Lysosomal Diseases Research Unit (LDRU), SA Pathology, North Adelaide, Australia.
Hum Mutat. 2010 Jul;31(7):E1574-86. doi: 10.1002/humu.21286.
Mucopolysaccharidosis (MPS) IIIC is an autosomal recessive lysosomal storage disorder caused by a deficiency in heparan acetyl CoA: alpha-glucosaminide N-acetyltransferase (HGSNAT). The characteristic feature is the deterioration of the central nervous system, but other symptoms may include coarse facies, developmental delay, macrocrania and motor retardation. HGSNAT is localised to the lysosomal membrane and catalyses a transmembrane acetylation in which the terminal glucosamine residue of heparan sulphate acquires an acetyl group, thus forming N-acetylglucosamine. 54 variants of the HGSNAT gene have been identified in MPS IIIC patients thus far, 22 of which are missense mutations. In this study, 20 of the latter were introduced into the cDNA of HGSNAT, and the resultant derivatives were exogenously expressed in cell culture. Transfection of 16 of these resulted in the synthesis of negligible HGSNAT protein and activity. The levels and function of the remaining 4 mutants, however, were similar to those of exogenously expressed wild-type HGSNAT. Interestingly, c.1209G>T (p.W403C), which is present in a variant classified in the former category, has only been sequenced in alleles also possessing c.1843G>A (p.A615T), which independently has a negligible effect on HGSNAT expression. This report suggests that these may function together to abolish HGSNAT activity.
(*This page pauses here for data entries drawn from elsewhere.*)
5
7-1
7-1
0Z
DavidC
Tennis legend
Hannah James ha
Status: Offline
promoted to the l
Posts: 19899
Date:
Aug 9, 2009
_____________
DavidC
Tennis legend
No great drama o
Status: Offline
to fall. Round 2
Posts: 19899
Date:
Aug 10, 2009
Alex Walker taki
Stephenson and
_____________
黏多糖贮积症 III 型(MPS III)是一种常染色体隐性溶酶体贮积病,由乙酰肝素 CoA:α-葡糖胺 N-乙酰转移酶(HGSNAT)缺乏引起。其特征性表现为中枢神经系统恶化,但其他症状可能包括面容粗糙、发育迟缓、大头畸形和运动迟缓。HGSNAT 位于溶酶体膜上,催化跨膜乙酰化,其中肝素硫酸的末端葡萄糖胺残基获得乙酰基,从而形成 N-乙酰葡萄糖胺。迄今为止,在 MPS III 型患者中已鉴定出 HGSNAT 基因的 54 种变体,其中 22 种是错义突变。在这项研究中,将后者中的 20 种引入 HGSNAT 的 cDNA 中,并在细胞培养中体外表达所得衍生物。转染其中的 16 种导致 HGSNAT 蛋白和活性的合成可忽略不计。然而,其余 4 种突变体的水平和功能与外源性表达的野生型 HGSNAT 相似。有趣的是,c.1209G>T(p.W403C)存在于分类为前者的变体中,仅在等位基因中测序存在 c.1843G>A(p.A615T),后者独立地对 HGSNAT 表达几乎没有影响。本报告表明,这些可能共同作用以消除 HGSNAT 的活性。